La situation pécuniaire du père n'était pas seulement modeste. Elle était embarrassée et donna lieu à une liquidation qui fut pénible et dura fort longtemps.
Les arrérages de sa pension militaire, 4.000 fr., ou plus exactement, 3.800 francs nets, déduction faite du prélèvement de 5 % pour les Invalides[158], formaient le principal revenu du général.
[158] Louis Belton: Victor Hugo et son père, le général Hugo à Blois, p. 16.
Les créanciers étaient nombreux. Certains se montrèrent pressants ou excessifs.
Au bout de douze ans ils n'étaient pas, il est vrai, encore réglés, et, du dossier qu'a bien voulu me communiquer M. Louis Belton, je détache ce mémoire du tailleur Moreau «fournisseur de Leurs Altesses Sérénissimes les Princes de Holstein-Augustenbourg, rue Neuve-des-Petits-Champs, à Paris».
Vendu à M. le Comte Hugo.
| 1827 | FR. | C. | |
| Juill. 12 | Un habit en poil de chèvre | 100 | » |
| Un pantalon poil de chèvre rayé | 36 | » | |
| Un gilet poil de chèvre | 23 | » | |
| Un do poil de chèvre de mode | 23 | » | |
| Un do poil de chèvre rayé | 23 | » | |
| Déc. 3 | Une redingotte (sic) drap bleu | 140 | » |
| Un pantalon casimir noir | 56 | » | |
| Un gilet velours rayé | 30 | » | |
| » 11 | Un do velours soie et argent | 36 | » |
| Un do piqué blanc anglais | 25 | » | |
| Payé à Lemaignen, avoué, pour frais de port de lettres dans cette affaire | 3 | » | |
| 495 | » | ||
| Intérêts de ces fournitures après un an de crédit, à raison de 6 % par an; un crédit de douze ans | 356 | » | |
| Total | 851 | » |
Cet homme entendait trop le petit jeu et le taux des intérêts. La liquidation en abaissa le montant à de plus justes proportions.

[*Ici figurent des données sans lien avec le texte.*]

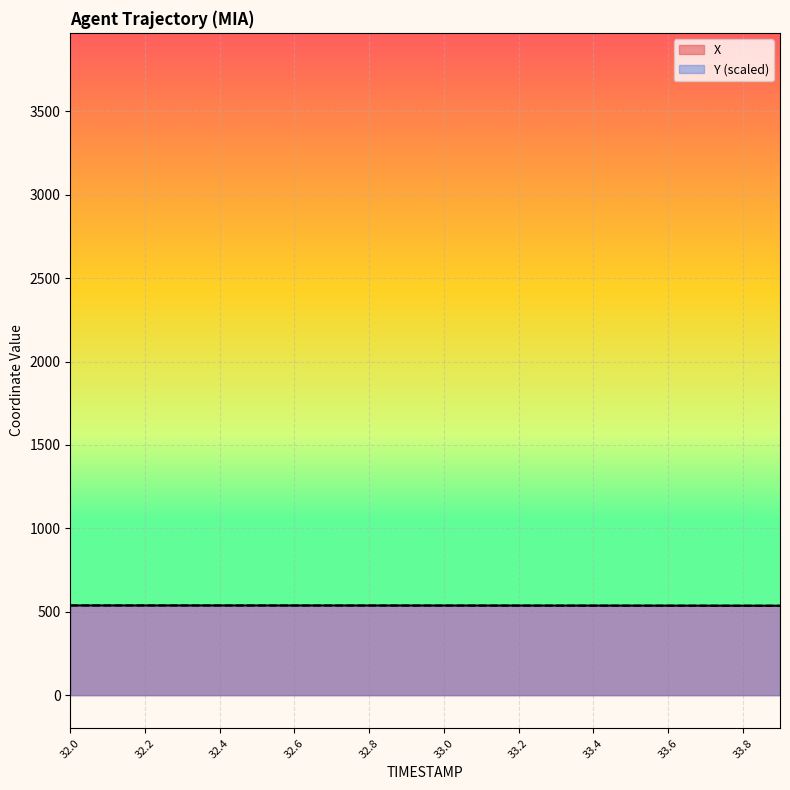

What is the value of the X point at the 4th from the left?

537.8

Comme ils pouvaient s'y attendre, les fils trouvèrent Marie-Catherine Thomas y Saëtoni, veuve pour la seconde fois, intéressée et âpre au gain.
Ils n'acceptèrent la succession que sous bénéfice d'inventaire[159] et à cette femme qui avait l'habitude du «maquis» opposèrent la compétence et la grande honnêteté de leur ami le jurisconsulte Duvergier[160].